Write out the lines of the records from the one containing "of this work." to the very last, keeping each exactly as it is.

....

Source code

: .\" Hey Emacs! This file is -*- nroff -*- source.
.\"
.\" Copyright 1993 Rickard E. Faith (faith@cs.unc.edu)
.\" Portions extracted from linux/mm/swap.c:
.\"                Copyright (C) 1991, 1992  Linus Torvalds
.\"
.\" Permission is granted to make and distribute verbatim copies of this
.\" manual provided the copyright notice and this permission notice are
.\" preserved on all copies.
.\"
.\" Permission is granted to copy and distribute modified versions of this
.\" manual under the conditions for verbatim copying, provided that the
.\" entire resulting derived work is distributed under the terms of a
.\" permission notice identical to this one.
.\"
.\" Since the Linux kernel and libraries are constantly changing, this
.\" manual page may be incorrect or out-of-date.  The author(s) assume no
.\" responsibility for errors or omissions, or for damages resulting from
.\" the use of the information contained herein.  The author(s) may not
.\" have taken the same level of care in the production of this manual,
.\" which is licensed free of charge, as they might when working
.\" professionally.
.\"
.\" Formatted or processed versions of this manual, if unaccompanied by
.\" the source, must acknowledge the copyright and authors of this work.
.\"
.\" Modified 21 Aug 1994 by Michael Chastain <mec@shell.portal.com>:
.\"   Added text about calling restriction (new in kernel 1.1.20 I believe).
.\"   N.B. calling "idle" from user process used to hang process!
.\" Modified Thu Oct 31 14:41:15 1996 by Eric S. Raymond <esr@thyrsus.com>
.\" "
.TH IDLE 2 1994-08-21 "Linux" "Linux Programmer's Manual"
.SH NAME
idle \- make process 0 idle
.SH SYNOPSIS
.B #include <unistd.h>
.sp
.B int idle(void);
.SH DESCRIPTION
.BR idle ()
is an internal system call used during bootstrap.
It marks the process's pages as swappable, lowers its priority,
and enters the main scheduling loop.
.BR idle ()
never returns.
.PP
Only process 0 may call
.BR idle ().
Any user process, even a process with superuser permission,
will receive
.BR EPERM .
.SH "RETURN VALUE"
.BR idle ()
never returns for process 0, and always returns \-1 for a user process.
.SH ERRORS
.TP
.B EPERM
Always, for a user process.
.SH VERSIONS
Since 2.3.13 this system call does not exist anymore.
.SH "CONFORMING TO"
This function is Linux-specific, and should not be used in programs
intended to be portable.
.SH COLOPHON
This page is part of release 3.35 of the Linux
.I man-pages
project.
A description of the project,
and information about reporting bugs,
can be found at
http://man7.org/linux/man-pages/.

....

→ **Answer space**
.\" the source, must acknowledge the copyright and authors of this work.
.\"
.\" Modified 21 Aug 1994 by Michael Chastain <mec@shell.portal.com>:
.\"   Added text about calling restriction (new in kernel 1.1.20 I believe).
.\"   N.B. calling "idle" from user process used to hang process!
.\" Modified Thu Oct 31 14:41:15 1996 by Eric S. Raymond <esr@thyrsus.com>
.\" "
.TH IDLE 2 1994-08-21 "Linux" "Linux Programmer's Manual"
.SH NAME
idle \- make process 0 idle
.SH SYNOPSIS
.B #include <unistd.h>
.sp
.B int idle(void);
.SH DESCRIPTION
.BR idle ()
is an internal system call used during bootstrap.
It marks the process's pages as swappable, lowers its priority,
and enters the main scheduling loop.
.BR idle ()
never returns.
.PP
Only process 0 may call
.BR idle ().
Any user process, even a process with superuser permission,
will receive
.BR EPERM .
.SH "RETURN VALUE"
.BR idle ()
never returns for process 0, and always returns \-1 for a user process.
.SH ERRORS
.TP
.B EPERM
Always, for a user process.
.SH VERSIONS
Since 2.3.13 this system call does not exist anymore.
.SH "CONFORMING TO"
This function is Linux-specific, and should not be used in programs
intended to be portable.
.SH COLOPHON
This page is part of release 3.35 of the Linux
.I man-pages
project.
A description of the project,
and information about reporting bugs,
can be found at
http://man7.org/linux/man-pages/.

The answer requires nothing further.